International

En Inde, les Intouchables investissent les réseaux sociaux: “Le gouvernement ne s’en prend pas à nous directement, mais des trolls nous attaquent »

Issue de la communauté des Intouchables appelée aussi Dalits, Meena dirige une rédaction de 17 journalistes. “Nous avons des correspondants dans tout le nord de l’Inde, au Rajasthan, au Bihar, dans l’Uttar Pradesh et le Madhya Pradesh. Les autres sont à Delhi et ils peuvent rester en télétravail”, dit-elle pour expliquer le calme qui règne dans ses bureaux étroits et proprets.

Une ascension sociale exceptionnelle

Étonnant parcours que celui de cette dame qui est la première dans sa famille à avoir fait des études supérieures. “Mes parents ne sont jamais allés à l’école.
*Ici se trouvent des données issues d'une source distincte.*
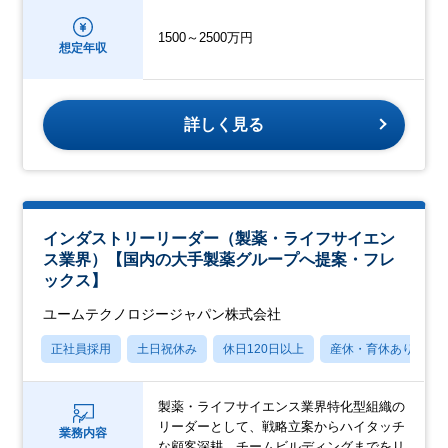
1500～2500万円
想定年収
詳しく見る
インダストリーリーダー（製薬・ライフサイエン
ス業界）【国内の大手製薬グループへ提案・フレ
ックス】
ユームテクノロジージャパン株式会社
正社員採用
土日祝休み
休日120日以上
産休・育休あり
製薬・ライフサイエンス業界特化型組織の
リーダーとして、戦略立案からハイタッチ
業務内容
な顧客深耕、チームビルディングまでをリ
Quand mon père nous a élevées avec mes deux sœurs, il était sûr d’une chose : ses filles allaient faire des études. ” Après le lycée, Meena entre à l’école de journalisme de l’Université publique Jamia Millia Islamia de Delhi en 2010 grâce notamment à la discrimination positive.

Son ascension sociale en dit long sur le paradoxe autour des Dalits, 75 ans après l’indépendance. La Constitution, qui proclame l’égalité des chances, combinée aux mesures de discrimination positive ont permis à Meena d’avoir une existence que ses parents n’auraient jamais espérée pour eux-mêmes. Elle emploie surtout des Intouchables et des reporters de basses castes.

Pourquoi le gouvernement indien tarde-t-il à actualiser le recensement de sa population, bientôt la plus nombreuse sur terre?

Victime de menaces

Dans le même temps, Meena et ses journalistes couvrent chaque semaine des agressions, des actes de barbarie ou des viols sur les Intouchables. Les crimes contre cette communauté ont augmenté de 17 % entre 2017 et 2021 avec 50 900 affaires par an, soit une plainte toutes les dix minutes. Les Indiens des castes supérieures déversent parfois un flot d’injures et de menaces contre Meena Kotwal sur les réseaux sociaux. Fin 2021, elle a été menacée de mort après avoir brûlé le Manusmriti, un texte vieux de presque 2000 ans qui codifie les castes dont il délimite leur fonction respective dans le corps social. L’Onu a écrit au gouvernement indien en février 2022 pour demander que la journaliste soit protégée. “J’ai déposé deux plaintes contre ceux qui m’ont harcelée. C’était il y a deux ans. La police n’a encore arrêté personne”, pointe Meena. Et d’ajouter que : “Le gouvernement n’aime pas qu’on couvre les attaques contre les Intouchables, ni les agressions envers la minorité musulmane, ni tout ce qui donne une mauvaise image de l’Inde. Il ne s’en prend pas à nous directement. Ce sont des trolls, sorte de voyous du Net, qui nous attaquent en postant des commentaires injurieux, des photomontages humiliants”, déplore Meena.

Cette violence apparaît comme une réaction des castes supérieures face à l’énergie déployée par les Intouchables pour résonner davantage dans l’espace public. “L’arrivée de Twitter, YouTube, Facebook et Instagram nous a permis de faire entendre notre voix. C’est comme si on s’était emparé du micro que les journalistes ne nous tendaient jamais. Maintenant, nous avons notre propre micro”, développe Meena, motivée par l’idée de lutter contre l’absence des Intouchables dans la presse. Un rapport publié l’an dernier par Oxfam démontrait qu’aucun Intouchable n’était représenté à la direction des grands médias.

Isolé, The Mooknayak se repose sur des dons individuels en ligne même s’il a reçu 18 000 dollars de Google et YouTube. Ces difficultés ne découragent pas Meena Kotal qui n’imagine pas travailler ailleurs. “Un jour, un recruteur a refusé de m’embaucher parce qu’il ne voulait pas “d’agitateur” dans la rédaction.